• _SELECTED EXTRACT_
+ + +

The way technology is produced and diffused across different countries and regions tends to be uneven. Economic geography largely determines the probability of knowledge spillovers and hence is key in shaping the potential for technology development and uptake, but also industrial transformation. Geographical proximity is believed to facilitate unplanned interactions that are critical parts of the innovation process.
This flow relies upon the willingness of firms to inform others about their knowledge, which depends upon the trust established between actors. Clusters play an important role in industrial transformations as they can renew business models and reconfigure industrial value chains. Within the fabric of interlinked industrial ecosystems, technology clusters are integral to industrial competitiveness and economic performance. They hold a large share of a well educated workforce engaged in technological fields. Technology clusters pursue leading-edge innovation, and many companies seek insights on emerging possibilities through access to tacit or codified knowledge. Also due to the above-mentioned reasons, cluster based industrial development has been traditionally in the centre of implementing European, national and regional growth strategies. Cluster policies often concern various technological domains and technology-based sectors. The geography of innovation has been, however, challenged by the current pandemic. The acceleration in technology adoption brought by the pandemic is likely to increase the importance of technology clusters even more.
In this context, the objective of this analysis has been to initiate a reflection on questions such as:
• How has the geography of technological innovation and diffusion been affected during the Covid-19 pandemic?
• What is the role of clusters and cluster-based industrial development policies in fostering technology-based resilience?
• How to adapt cluster-based policies and nurture linkages both locally and internationally?

+ + +

• _SUPPLIED MATERIAL_
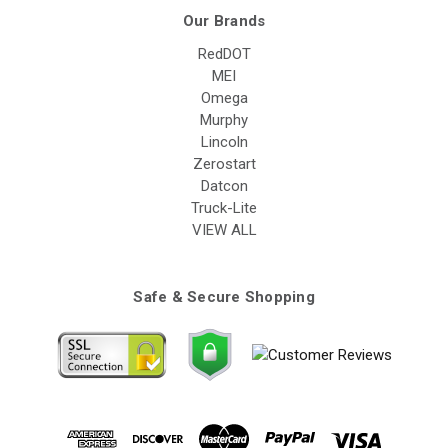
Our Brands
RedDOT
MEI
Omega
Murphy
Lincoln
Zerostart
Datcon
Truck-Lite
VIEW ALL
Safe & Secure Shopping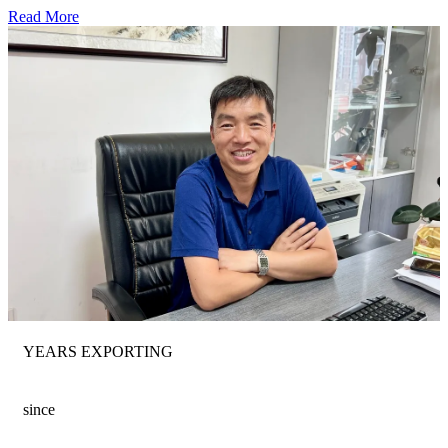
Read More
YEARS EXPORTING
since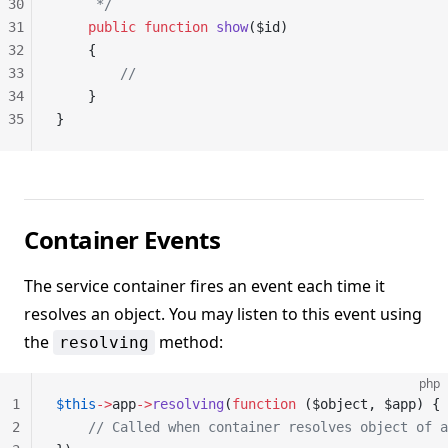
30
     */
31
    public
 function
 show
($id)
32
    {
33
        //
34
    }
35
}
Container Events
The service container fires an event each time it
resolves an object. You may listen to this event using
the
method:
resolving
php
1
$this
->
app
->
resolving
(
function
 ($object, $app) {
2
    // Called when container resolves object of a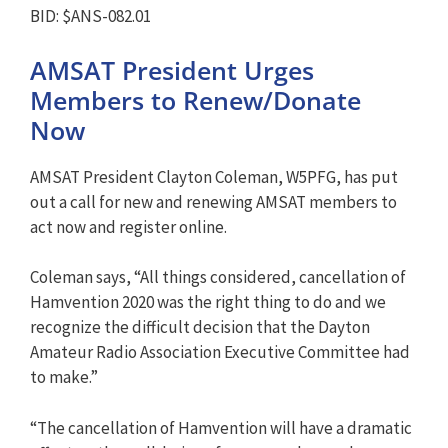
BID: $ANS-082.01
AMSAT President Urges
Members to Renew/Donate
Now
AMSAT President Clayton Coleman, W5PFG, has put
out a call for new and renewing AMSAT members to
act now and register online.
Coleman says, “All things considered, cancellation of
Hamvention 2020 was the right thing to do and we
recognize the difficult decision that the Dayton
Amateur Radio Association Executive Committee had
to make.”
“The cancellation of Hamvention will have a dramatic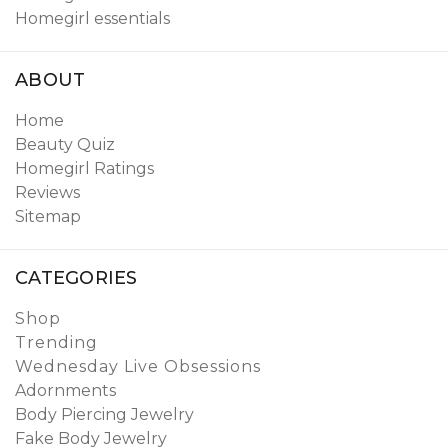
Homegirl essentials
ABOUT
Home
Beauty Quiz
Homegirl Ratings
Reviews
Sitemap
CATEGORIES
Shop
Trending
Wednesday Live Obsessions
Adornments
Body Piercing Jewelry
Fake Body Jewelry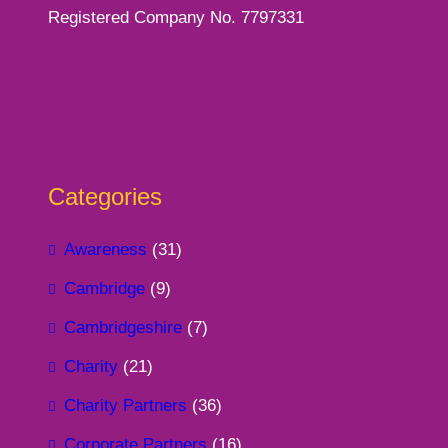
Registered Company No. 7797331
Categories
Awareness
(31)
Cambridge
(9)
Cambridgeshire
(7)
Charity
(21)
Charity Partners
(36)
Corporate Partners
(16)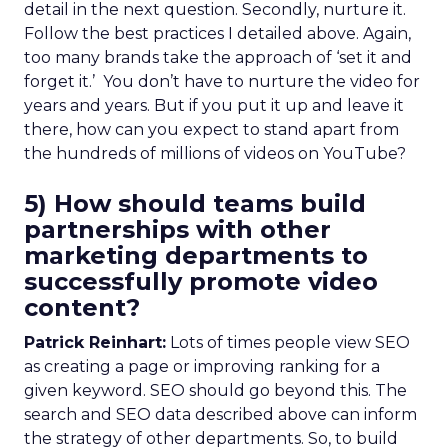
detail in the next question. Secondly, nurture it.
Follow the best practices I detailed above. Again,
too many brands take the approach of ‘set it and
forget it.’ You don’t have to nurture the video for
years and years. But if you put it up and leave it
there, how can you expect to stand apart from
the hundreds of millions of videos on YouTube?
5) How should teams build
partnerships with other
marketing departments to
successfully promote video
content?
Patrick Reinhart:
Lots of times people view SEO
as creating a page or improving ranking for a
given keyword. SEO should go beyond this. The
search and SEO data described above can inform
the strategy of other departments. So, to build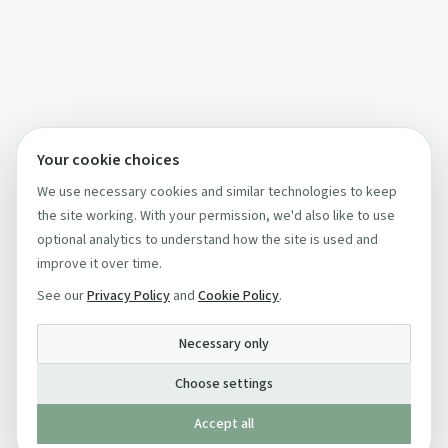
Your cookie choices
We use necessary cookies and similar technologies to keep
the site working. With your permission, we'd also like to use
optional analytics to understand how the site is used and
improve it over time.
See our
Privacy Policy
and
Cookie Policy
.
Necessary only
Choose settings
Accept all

+ + +

• _PROBLEM_
Copy out the passage on technology clusters from "In this context, the" up to and including "locally and internationally?". The listing above is separate from the passage on technology clusters.

• _ANSWER TO THIS TASK_
In this context, the objective of this analysis has been to initiate a reflection on questions such as:
• How has the geography of technological innovation and diffusion been affected during the Covid-19 pandemic?
• What is the role of clusters and cluster-based industrial development policies in fostering technology-based resilience?
• How to adapt cluster-based policies and nurture linkages both locally and internationally?